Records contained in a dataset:
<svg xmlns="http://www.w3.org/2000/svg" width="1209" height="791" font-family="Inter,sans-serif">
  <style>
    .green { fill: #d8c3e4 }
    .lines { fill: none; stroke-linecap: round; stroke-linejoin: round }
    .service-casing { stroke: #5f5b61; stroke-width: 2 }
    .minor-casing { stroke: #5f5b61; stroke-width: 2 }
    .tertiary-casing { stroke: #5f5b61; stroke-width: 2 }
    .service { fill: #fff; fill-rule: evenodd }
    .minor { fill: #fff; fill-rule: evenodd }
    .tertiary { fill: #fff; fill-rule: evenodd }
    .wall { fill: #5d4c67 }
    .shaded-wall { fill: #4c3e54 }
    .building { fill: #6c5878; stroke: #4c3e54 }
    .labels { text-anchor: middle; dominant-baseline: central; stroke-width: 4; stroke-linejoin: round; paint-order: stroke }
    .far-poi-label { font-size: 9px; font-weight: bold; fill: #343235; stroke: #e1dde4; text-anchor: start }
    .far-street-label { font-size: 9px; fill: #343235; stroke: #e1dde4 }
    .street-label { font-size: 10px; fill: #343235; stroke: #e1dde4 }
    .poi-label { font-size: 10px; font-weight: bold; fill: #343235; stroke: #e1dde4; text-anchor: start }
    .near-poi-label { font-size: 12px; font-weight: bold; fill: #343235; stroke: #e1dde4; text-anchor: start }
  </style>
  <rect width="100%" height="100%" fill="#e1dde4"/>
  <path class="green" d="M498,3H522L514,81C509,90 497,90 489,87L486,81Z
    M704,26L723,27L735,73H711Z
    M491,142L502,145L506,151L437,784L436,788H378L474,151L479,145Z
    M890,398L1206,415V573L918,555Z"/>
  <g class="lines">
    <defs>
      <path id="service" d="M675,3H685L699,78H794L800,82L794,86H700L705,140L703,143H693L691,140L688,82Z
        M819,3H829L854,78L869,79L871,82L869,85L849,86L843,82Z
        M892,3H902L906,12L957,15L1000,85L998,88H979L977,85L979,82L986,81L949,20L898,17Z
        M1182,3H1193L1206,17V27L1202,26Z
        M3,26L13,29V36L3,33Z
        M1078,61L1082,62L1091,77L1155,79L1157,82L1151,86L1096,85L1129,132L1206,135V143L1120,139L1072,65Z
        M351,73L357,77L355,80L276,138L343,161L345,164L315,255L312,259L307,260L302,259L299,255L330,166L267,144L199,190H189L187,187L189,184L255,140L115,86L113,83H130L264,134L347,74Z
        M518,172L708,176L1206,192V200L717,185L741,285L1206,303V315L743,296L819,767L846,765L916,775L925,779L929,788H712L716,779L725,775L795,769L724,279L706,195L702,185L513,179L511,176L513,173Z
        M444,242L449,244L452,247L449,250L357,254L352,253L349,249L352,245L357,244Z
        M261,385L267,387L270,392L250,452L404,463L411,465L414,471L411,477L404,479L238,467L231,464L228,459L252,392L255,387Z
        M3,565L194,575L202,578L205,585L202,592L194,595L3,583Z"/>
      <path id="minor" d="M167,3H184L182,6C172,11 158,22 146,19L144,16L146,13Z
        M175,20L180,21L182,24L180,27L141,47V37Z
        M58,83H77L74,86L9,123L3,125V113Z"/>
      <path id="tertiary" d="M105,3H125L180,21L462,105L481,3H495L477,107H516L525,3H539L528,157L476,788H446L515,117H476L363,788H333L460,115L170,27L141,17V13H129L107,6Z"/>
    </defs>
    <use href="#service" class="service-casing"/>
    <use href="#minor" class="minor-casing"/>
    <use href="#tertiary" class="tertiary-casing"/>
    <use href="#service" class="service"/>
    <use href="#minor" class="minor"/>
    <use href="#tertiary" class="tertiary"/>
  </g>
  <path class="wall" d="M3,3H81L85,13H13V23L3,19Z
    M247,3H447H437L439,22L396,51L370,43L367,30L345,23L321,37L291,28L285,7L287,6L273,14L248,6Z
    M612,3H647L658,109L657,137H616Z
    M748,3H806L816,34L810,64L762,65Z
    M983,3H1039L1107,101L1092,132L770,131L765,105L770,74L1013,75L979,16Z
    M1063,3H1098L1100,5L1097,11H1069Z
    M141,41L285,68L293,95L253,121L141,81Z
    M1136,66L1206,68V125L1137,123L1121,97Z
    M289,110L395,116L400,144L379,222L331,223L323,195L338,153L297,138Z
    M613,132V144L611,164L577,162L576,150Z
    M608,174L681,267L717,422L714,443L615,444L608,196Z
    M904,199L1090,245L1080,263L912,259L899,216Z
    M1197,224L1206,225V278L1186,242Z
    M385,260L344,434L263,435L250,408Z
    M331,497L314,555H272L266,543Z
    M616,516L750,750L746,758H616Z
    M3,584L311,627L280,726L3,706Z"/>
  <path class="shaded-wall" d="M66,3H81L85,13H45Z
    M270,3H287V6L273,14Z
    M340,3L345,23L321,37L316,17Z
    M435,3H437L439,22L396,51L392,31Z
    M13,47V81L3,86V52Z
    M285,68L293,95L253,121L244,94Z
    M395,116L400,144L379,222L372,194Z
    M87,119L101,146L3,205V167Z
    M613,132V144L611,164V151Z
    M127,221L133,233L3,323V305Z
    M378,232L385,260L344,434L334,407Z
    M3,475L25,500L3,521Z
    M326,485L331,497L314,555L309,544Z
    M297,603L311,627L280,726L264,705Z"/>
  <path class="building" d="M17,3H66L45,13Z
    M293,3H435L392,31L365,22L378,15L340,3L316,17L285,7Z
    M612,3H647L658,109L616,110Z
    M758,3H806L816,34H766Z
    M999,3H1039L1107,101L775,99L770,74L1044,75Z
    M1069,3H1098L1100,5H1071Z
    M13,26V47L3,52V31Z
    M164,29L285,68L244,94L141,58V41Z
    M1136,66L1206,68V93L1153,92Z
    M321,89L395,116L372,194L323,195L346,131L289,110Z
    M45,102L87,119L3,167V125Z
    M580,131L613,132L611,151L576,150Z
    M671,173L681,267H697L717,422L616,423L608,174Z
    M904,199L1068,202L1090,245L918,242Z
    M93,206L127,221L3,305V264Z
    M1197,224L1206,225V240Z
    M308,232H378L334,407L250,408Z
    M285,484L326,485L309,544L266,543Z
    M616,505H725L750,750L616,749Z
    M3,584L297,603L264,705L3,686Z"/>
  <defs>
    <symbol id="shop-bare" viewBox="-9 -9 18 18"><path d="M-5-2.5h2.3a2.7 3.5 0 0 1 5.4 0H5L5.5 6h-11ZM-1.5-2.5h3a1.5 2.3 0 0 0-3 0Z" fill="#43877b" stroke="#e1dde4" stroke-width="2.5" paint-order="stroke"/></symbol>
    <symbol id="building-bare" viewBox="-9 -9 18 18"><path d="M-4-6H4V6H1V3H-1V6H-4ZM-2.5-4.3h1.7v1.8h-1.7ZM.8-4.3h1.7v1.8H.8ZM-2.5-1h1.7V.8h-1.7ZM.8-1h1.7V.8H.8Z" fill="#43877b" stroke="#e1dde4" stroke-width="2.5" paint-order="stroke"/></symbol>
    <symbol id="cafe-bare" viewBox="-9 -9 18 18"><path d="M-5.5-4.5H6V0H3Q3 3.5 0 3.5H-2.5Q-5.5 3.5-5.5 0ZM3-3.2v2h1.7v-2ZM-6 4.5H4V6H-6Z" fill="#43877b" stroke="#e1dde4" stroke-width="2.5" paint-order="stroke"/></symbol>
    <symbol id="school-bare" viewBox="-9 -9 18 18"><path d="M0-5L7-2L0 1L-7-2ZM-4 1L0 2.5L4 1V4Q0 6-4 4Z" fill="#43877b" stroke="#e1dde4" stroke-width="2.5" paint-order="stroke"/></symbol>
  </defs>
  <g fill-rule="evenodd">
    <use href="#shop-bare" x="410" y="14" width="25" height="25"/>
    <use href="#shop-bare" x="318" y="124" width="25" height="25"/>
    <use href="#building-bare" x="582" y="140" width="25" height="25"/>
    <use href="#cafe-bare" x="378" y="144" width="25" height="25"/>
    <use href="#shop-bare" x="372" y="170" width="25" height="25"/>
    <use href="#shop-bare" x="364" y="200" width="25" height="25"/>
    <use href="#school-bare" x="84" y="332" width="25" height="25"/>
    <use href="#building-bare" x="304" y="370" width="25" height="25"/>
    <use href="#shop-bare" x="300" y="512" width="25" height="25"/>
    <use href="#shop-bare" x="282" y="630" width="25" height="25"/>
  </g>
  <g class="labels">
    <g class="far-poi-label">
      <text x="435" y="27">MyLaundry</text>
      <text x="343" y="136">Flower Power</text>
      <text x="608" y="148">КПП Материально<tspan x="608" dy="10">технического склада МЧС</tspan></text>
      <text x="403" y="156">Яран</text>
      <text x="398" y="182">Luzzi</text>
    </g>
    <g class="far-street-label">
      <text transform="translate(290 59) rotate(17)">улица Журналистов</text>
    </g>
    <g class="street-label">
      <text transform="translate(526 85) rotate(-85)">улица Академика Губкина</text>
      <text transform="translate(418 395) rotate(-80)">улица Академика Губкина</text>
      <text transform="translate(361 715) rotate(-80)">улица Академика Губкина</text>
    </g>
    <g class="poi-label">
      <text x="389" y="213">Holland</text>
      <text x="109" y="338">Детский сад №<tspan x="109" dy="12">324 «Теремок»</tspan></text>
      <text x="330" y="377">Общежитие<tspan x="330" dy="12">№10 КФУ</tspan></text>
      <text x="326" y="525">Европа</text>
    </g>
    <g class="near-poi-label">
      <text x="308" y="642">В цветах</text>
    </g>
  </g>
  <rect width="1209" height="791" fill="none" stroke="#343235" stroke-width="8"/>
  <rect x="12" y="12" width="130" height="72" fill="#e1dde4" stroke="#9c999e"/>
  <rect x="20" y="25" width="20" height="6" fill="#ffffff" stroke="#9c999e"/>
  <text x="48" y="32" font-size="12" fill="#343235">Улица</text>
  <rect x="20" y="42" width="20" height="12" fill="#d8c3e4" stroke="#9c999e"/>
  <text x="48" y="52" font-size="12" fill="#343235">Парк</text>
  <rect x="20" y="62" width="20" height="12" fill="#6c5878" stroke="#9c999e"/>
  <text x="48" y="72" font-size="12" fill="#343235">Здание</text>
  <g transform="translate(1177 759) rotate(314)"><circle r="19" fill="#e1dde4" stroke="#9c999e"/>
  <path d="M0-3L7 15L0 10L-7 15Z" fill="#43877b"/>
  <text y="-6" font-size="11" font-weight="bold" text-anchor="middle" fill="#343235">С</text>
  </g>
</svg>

## PROBLEM DESCRIPTION
Go through the entries above and copy every line containing "anchor".

## EXERCISE OUTPUT
    .labels { text-anchor: middle; dominant-baseline: central; stroke-width: 4; stroke-linejoin: round; paint-order: stroke }
    .far-poi-label { font-size: 9px; font-weight: bold; fill: #343235; stroke: #e1dde4; text-anchor: start }
    .poi-label { font-size: 10px; font-weight: bold; fill: #343235; stroke: #e1dde4; text-anchor: start }
    .near-poi-label { font-size: 12px; font-weight: bold; fill: #343235; stroke: #e1dde4; text-anchor: start }
  <text y="-6" font-size="11" font-weight="bold" text-anchor="middle" fill="#343235">С</text>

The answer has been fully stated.